As long as I'm going to be moody, why not channel it into writing before I can start obsessing about it and fermenting into bitterness. Titling at windmills is a better way to go.
I just want the Universe to know that sending me lemons will not result in lemonade, just because that is what is expected proverbially. I will simply squeeze it into a vodka cocktail! (The fact that I do not have any vodka is but a minor detail, so shut up, Powers That Be. I have an imagination. I can pretend.)

Tomorrow, I have an appointment in the city. I will travel by subway -- in rain and probably snow (when will it finally end?!). I hope I am again compelled to take out the little notebook and mechanical pencil and confuse kids who've never read cursive.

Now if I could find a balance, even if slightly perverse, to add humor to this horror I will be a happy writer. (A happy writer? The ultimate fantasy!) 


Thursday, April 3, 2014

The Big Bad is Toying With Me


My Grand Jury service came and went and I, sadly, did not find the villain I thought would walk into the courtroom and lend a face, and perhaps a voice, to this character I want to write.

I know better than to force it, so I was hoping he'd insinuate himself in real life by walking right into my day and smiling slyly.
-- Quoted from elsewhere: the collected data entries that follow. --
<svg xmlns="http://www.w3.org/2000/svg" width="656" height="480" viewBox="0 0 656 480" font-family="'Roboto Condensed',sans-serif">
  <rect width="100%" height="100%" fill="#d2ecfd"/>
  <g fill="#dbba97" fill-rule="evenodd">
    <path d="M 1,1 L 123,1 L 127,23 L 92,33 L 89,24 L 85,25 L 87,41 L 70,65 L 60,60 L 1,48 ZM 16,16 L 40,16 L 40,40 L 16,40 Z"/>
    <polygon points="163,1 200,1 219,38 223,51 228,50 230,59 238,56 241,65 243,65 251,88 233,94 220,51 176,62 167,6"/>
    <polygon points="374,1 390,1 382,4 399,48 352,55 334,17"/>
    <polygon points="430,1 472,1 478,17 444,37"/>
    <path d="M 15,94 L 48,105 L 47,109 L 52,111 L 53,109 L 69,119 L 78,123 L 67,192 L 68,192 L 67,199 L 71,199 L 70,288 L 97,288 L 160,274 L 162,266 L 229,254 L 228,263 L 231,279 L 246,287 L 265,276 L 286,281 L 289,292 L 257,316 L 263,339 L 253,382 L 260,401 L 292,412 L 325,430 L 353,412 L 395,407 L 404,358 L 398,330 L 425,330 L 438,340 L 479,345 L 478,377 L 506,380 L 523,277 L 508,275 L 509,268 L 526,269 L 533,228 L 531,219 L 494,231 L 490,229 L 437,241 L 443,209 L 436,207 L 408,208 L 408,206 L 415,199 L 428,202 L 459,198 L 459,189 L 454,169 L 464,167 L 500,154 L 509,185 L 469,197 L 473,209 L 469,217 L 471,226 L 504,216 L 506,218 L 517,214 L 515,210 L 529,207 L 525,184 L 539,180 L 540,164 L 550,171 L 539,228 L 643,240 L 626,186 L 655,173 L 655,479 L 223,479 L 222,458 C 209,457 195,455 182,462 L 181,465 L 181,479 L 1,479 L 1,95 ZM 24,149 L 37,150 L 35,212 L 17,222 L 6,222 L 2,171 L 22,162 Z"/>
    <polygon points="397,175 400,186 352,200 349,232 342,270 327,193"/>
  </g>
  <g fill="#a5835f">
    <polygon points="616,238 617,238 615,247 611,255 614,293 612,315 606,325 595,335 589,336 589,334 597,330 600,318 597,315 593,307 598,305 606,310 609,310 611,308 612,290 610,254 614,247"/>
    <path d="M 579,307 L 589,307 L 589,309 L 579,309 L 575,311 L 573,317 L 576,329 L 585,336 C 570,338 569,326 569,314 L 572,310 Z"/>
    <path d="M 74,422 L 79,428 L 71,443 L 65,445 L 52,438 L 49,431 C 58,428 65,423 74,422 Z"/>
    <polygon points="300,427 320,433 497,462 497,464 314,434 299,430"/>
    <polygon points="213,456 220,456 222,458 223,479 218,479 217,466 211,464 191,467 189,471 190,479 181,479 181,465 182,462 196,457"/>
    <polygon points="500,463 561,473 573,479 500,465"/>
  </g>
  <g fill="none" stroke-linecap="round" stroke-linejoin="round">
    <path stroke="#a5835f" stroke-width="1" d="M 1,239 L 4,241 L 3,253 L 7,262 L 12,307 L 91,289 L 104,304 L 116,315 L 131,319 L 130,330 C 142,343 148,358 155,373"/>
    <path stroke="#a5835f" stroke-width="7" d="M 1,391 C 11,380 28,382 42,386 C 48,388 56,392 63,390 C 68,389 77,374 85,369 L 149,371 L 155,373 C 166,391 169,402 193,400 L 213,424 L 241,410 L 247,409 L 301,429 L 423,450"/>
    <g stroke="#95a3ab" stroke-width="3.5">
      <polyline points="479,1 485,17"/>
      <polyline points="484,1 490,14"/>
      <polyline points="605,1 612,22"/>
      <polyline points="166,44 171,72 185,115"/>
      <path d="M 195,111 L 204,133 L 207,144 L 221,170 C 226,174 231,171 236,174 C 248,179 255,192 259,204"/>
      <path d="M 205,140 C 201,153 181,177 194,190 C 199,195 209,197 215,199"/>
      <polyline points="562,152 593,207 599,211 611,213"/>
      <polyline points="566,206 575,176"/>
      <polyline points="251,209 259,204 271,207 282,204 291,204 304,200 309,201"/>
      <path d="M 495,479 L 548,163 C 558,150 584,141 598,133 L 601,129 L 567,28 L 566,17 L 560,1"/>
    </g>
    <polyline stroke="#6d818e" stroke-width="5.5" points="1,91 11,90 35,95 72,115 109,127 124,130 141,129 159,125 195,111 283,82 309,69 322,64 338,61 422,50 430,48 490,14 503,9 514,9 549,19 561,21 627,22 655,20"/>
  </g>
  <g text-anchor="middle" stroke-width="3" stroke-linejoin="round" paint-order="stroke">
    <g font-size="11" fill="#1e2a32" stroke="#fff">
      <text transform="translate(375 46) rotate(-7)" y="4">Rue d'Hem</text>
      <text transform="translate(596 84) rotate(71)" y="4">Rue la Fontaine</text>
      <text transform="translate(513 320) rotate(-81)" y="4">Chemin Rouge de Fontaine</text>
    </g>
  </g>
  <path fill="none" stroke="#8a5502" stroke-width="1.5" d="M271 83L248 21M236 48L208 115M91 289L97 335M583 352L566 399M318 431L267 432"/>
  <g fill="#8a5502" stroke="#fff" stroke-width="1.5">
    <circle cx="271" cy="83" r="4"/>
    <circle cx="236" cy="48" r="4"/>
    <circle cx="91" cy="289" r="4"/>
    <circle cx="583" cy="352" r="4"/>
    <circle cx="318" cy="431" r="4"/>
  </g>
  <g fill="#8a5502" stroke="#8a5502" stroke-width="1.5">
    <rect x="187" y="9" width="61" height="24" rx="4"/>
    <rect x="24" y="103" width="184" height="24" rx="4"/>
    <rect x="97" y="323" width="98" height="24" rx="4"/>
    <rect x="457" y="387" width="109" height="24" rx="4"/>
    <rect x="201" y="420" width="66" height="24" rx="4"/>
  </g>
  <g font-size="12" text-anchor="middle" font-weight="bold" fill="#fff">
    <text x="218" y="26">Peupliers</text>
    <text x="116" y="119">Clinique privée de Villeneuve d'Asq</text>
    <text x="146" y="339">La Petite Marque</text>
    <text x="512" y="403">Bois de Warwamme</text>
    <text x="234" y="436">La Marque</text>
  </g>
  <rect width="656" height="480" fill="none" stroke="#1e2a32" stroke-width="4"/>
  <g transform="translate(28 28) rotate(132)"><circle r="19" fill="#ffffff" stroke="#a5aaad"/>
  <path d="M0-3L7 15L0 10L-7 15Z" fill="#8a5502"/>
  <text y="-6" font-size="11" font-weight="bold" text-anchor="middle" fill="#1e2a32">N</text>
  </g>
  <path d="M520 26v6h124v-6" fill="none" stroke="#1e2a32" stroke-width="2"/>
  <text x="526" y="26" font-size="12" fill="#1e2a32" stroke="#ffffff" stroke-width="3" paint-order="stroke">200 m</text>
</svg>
I imagined I'd feel a slimy metaphysical disgust that made me shudder from head to toe and want to scream, “Ewwwwww!” and run home to shower it off my psyche.

This did not happen.

There was some research involving mythology and more about nomenclature and language.
There was a lot of sitting around waiting to make justice. Do justice? Affect justice? Effect justice? Justify justice? There was a lot of sitting around.
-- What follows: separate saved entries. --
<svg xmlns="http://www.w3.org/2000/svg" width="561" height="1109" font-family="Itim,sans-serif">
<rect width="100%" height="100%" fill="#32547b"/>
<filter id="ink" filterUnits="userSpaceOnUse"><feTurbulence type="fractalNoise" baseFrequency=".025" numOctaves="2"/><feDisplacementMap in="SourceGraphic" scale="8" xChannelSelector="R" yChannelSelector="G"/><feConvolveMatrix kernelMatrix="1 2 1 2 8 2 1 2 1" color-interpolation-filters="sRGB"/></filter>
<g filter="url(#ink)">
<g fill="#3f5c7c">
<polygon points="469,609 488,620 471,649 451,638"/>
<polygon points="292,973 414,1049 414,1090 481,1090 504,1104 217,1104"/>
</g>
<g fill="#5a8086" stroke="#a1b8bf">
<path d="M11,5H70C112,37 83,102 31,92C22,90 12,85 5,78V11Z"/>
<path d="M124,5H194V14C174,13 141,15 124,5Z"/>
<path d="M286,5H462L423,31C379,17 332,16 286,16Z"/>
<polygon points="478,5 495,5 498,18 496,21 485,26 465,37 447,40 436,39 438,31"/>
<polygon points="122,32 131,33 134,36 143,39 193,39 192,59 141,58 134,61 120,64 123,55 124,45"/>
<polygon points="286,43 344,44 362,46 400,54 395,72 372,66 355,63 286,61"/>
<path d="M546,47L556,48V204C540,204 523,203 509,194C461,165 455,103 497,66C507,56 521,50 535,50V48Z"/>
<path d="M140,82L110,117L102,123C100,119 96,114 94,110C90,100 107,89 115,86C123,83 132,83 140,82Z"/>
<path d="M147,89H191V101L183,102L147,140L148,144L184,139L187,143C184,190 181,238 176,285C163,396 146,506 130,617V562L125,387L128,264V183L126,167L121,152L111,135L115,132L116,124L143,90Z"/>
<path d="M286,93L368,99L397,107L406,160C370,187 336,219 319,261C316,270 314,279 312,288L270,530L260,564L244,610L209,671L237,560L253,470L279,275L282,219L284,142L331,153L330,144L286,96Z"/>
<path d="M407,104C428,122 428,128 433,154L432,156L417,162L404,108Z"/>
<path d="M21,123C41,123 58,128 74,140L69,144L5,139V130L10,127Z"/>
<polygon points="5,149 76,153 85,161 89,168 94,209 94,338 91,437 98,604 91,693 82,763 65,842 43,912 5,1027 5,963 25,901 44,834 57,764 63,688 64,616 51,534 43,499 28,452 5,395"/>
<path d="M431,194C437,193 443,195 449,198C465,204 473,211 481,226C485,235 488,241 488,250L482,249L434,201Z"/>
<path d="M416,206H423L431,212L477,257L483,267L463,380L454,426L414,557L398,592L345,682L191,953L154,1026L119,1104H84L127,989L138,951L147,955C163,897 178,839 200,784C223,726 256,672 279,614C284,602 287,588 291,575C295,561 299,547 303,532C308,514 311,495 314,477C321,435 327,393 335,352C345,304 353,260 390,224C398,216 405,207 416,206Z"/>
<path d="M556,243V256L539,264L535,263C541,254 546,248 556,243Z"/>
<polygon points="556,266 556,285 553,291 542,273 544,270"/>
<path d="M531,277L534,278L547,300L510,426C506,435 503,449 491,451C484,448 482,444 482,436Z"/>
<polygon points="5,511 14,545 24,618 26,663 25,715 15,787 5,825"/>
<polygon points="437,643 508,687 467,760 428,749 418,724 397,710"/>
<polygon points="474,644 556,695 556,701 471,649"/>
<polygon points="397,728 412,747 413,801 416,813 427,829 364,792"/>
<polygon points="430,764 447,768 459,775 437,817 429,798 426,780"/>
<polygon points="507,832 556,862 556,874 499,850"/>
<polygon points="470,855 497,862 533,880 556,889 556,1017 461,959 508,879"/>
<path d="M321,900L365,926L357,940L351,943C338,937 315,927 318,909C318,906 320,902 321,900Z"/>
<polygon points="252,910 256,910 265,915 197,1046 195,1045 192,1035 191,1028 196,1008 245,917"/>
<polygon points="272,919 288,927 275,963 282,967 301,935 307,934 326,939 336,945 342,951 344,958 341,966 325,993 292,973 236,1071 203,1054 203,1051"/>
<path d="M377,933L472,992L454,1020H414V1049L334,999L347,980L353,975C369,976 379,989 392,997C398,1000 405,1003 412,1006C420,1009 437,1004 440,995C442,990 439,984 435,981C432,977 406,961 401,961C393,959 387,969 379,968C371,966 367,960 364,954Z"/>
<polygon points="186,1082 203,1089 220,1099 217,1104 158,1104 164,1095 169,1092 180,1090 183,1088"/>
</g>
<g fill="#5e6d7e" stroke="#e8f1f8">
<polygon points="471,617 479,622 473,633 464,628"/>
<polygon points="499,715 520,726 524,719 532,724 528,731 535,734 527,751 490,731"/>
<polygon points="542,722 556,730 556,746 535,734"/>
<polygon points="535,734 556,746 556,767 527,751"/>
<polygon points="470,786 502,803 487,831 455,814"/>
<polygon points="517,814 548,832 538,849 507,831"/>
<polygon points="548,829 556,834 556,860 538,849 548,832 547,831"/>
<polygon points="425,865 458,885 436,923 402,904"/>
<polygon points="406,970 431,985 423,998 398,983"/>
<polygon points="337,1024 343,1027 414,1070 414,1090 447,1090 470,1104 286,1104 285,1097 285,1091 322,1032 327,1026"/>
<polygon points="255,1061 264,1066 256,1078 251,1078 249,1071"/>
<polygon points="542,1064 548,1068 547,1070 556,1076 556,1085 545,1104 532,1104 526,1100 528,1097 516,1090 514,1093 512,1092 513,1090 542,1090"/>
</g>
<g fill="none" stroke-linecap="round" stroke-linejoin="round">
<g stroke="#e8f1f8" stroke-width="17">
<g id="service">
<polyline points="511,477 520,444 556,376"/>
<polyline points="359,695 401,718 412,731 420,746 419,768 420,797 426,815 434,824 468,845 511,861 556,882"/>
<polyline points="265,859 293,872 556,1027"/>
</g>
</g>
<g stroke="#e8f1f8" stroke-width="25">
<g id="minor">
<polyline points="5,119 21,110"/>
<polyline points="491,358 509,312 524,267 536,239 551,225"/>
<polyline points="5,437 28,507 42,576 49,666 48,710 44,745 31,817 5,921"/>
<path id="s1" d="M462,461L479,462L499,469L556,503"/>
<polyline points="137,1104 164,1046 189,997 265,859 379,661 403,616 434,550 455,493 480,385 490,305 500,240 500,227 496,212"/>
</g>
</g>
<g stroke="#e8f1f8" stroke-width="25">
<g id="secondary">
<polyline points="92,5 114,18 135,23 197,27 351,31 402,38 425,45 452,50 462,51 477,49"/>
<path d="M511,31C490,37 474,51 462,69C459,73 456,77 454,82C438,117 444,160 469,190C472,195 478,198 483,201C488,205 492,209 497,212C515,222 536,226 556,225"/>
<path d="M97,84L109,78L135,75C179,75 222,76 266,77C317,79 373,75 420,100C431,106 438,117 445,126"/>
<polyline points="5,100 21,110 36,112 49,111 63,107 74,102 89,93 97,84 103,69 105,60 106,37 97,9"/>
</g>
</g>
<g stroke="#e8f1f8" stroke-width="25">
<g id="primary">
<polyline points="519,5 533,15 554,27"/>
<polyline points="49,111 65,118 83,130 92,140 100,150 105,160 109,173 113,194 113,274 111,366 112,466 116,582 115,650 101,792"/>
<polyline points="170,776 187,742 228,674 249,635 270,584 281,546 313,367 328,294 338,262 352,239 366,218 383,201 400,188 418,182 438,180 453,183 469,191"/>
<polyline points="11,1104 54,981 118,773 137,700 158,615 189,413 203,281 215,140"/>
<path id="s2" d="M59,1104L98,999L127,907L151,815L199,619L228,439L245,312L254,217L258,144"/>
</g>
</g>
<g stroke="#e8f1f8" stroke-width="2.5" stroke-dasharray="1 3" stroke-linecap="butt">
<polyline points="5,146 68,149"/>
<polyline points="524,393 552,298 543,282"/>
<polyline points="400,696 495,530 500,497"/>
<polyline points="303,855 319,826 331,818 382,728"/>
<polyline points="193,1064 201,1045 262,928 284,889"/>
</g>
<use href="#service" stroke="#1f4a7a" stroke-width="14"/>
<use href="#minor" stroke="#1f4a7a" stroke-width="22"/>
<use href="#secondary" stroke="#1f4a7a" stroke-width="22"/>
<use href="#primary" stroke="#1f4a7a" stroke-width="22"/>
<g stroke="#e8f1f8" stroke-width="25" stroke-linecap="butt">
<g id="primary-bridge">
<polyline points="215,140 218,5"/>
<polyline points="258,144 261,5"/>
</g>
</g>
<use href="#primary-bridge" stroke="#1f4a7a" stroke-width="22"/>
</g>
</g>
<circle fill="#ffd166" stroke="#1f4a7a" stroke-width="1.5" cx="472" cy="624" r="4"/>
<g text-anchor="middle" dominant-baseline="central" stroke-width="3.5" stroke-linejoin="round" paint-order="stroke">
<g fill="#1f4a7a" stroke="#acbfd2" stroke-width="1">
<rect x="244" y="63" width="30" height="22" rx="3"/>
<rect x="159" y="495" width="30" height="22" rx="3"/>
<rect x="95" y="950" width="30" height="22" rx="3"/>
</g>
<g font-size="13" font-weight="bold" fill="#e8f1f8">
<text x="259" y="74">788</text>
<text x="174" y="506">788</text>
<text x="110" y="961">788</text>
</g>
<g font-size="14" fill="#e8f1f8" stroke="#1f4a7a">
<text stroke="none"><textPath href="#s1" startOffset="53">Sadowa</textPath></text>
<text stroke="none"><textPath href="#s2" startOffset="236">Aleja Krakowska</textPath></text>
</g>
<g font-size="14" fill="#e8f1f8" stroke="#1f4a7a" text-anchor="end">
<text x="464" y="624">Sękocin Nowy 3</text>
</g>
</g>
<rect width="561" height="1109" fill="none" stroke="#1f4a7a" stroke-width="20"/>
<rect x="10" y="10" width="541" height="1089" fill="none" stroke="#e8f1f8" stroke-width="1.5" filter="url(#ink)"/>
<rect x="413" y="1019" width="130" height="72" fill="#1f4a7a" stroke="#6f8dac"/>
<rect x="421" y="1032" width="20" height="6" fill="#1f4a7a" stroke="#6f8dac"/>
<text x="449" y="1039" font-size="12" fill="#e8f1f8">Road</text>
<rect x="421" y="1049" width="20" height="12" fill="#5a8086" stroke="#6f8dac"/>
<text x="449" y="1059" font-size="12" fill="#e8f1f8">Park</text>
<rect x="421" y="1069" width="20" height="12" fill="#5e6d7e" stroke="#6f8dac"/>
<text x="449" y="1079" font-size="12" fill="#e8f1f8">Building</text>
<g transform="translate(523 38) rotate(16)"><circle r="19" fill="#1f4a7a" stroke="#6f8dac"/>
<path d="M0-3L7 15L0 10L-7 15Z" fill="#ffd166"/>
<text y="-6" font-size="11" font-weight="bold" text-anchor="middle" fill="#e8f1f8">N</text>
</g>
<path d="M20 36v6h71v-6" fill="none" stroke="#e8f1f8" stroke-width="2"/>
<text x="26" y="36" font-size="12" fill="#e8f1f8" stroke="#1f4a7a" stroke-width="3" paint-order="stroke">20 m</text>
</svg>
I can say that I am not hopelessly blocked: I was able to write a scene.

It is an important scene because it's not a throw-away moment. This must appear in the final work. It's a simple thing that moves one character from one place to another – which requires little more than standing, putting a foot ahead of another, and letting momentum take its toll. But there is more to it!
The character is unaware it is undergoing a sort of transformation and in this scene the reader is given its first clue that something is afoot. Something evil, in fact. Or maybe just sinister, perhaps evil is too strong a word. 
(Hmm, lies. These are lies!)

In writing the scene, I was able to convey this, allude to the action preceding it and even managed to add a moment of comedy.

The scene, in short, is a success! The problem is that, while it brings me closer to introducing the Big Bad, it stops just short. And therein lies the question that grabbed me and owns me right now: how much foreplay can you do with your reader before you introduce them to the Big Bad?
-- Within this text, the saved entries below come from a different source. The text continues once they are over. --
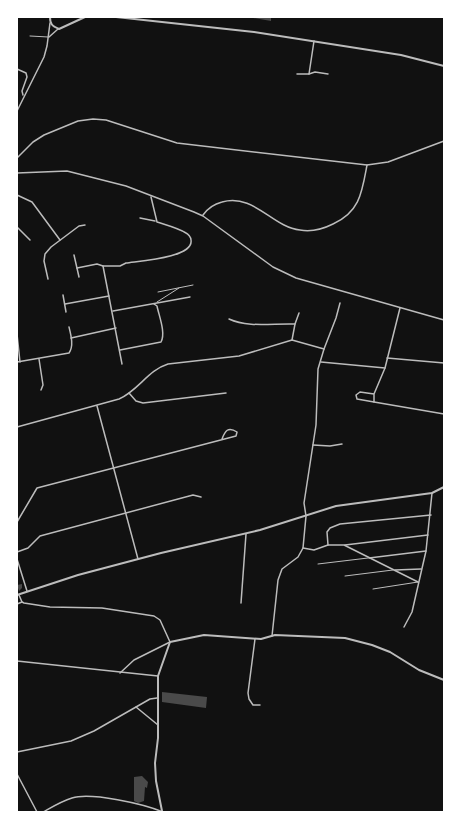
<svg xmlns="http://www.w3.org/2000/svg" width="461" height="829" font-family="Inter,sans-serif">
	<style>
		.building { fill: #4a4a4a }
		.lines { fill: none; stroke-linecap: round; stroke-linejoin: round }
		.service { stroke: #bcbcbc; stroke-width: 1 }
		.minor { stroke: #bcbcbc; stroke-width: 1.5 }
		.tertiary { stroke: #bcbcbc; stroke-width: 2 }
	</style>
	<rect width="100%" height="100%" fill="#111"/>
	<g class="building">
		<path d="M 248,17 L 271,17 L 271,21 Z"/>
		<path d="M 22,584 L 22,588 L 19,591 L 17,585 Z"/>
		<path d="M 162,692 L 207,697 L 206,708 L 162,702 Z"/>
		<path d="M 142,776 L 148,782 L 147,788 L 145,787 L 144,801 L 138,803 L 134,801 L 134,777 Z"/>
	</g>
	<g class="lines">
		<g class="service">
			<path d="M 30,36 L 48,37"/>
			<path d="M 158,292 L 193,285"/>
			<path d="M 157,302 L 179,288"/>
			<path d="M 318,564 L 368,558"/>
			<path d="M 345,576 L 393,570"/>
			<path d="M 373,589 L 418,582"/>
		</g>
		<g class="minor">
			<path d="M 49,37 L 58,29"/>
			<path d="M 17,69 L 26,73 L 27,77 L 22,91 L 23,95"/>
			<path d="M 297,74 L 309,74 L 314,41"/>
			<path d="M 309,74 L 315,72 L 328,74"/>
			<path d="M 17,111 L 44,57 L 47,46 L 50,23"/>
			<path d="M 17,158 L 33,142 L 44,135 L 78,121 L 93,119 L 106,120 L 177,143 L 367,165 L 388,162 L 444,141"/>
			<path d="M 17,173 L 67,171 L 126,186 L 194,212 L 203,216 L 273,267 L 296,278 L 444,320"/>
			<path d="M 17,195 L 32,202 L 60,240"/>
			<path d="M 203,215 C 208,208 214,204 222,202 C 254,193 272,227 300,230 C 311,232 323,229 333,224 C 360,212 362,192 367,165"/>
			<path d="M 140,218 L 155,221"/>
			<path d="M 17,227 L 30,240"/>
			<path d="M 74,255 L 79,277"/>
			<path d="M 103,266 L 122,364"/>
			<path d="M 77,268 L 97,264 L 103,266 L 120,266 L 126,263 C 138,261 194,258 191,240 C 191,237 188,234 186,233 C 178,228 166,225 157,222 L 151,197"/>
			<path d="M 48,279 L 44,261 L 45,254 L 51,247 L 79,226 L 85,225"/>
			<path d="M 63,295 L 66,312"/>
			<path d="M 65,304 L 109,296"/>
			<path d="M 113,311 L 190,297"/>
			<path d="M 229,319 C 248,328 274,323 295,324"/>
			<path d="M 17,334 L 20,362"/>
			<path d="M 71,338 L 116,328"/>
			<path d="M 292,340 L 295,324 L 299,313"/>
			<path d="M 120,350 L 161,342 C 166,333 159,316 157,306 L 154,304"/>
			<path d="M 387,358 L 444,363"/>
			<path d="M 39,359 L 43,385 L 41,390"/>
			<path d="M 17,362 L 69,353 C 74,346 71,335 69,327"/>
			<path d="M 321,362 L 385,368"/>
			<path d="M 129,393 L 136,401 L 143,403 L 226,393"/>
			<path d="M 374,394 L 374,402 L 357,399 L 356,395 L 360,392 L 374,394 L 385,368 L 400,308"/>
			<path d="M 374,402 L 444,414"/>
			<path d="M 97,406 L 138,559"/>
			<path d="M 17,427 L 119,399 C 138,391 148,370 168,364 L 239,356 L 292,340 L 324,349"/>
			<path d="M 313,445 L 330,446 L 342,444"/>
			<path d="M 17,522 L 37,488 L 236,436 L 237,432 C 228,426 225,431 222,439"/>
			<path d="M 328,545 L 327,532 L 330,528 L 340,524 L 431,515"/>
			<path d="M 345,545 L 428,535"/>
			<path d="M 303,548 L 314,550 L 328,545 L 344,545 L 418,582"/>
			<path d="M 17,552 L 28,548 L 40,536 L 193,495 L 201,497"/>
			<path d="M 369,558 L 426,551"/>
			<path d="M 17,559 L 27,591"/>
			<path d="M 395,570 L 421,569"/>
			<path d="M 19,595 L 22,602 L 24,603 L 50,607 L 102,608 L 154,616 L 160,620 L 170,642 L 134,660 L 120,673"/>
			<path d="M 241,603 L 246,534"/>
			<path d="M 17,604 L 22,602"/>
			<path d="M 404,627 L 412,612 L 426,551 L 432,493"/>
			<path d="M 272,636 L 278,580 L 282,569 L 298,557 L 303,548 L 306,516 L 304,503 L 316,425 L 318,369 L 324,349 L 336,318 L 340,303"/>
			<path d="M 255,639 L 248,693 L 249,699 L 253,705 L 260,705"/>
			<path d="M 17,661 L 158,676"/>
			<path d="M 136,707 L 158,725"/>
			<path d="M 17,752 L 71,741 L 94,731 L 150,699 L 157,698"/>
			<path d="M 17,774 L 37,812"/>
			<path d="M 43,812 C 52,807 62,801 72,798 C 91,792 144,804 163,812"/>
		</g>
		<g class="tertiary">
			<path d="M 50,17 C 50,24 52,26 59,29 L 85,17"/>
			<path d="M 116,17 L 254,32 L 401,55 L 444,66"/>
			<path d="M 17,595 L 78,575 L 161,553 L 260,530 L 336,506 L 432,493 L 444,487"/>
			<path d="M 162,811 L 156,781 L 155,763 L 158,738 L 158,676 L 170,642 L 204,635 L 261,639 L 275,635 L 345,638 L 372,645 L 390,652 L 419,670 L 444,680"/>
		</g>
	</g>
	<rect width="461" height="829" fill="none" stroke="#ffffff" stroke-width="36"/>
</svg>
Do I hand out tidbits or do I push him out into the open, effectively giving the reader a horrendous full frontal beast? Do I seduce them and then shake them into the horror of what this creature truly is? Or is he far less scary than I think he is right now, and will I be playing the literary equivalent of John Williams' “Jaws” leitmotif simply to find later he is just shadows and mist?

The problem is that he hasn't told me yet. I think that he lies... I'm fairly sure he's still lying to me now! He is a shadowy form that exists in this dark, foggy forest and he wants to pull me there. I insist he can tell me from over there, I can hear him. He's trying to trick me. I just know it!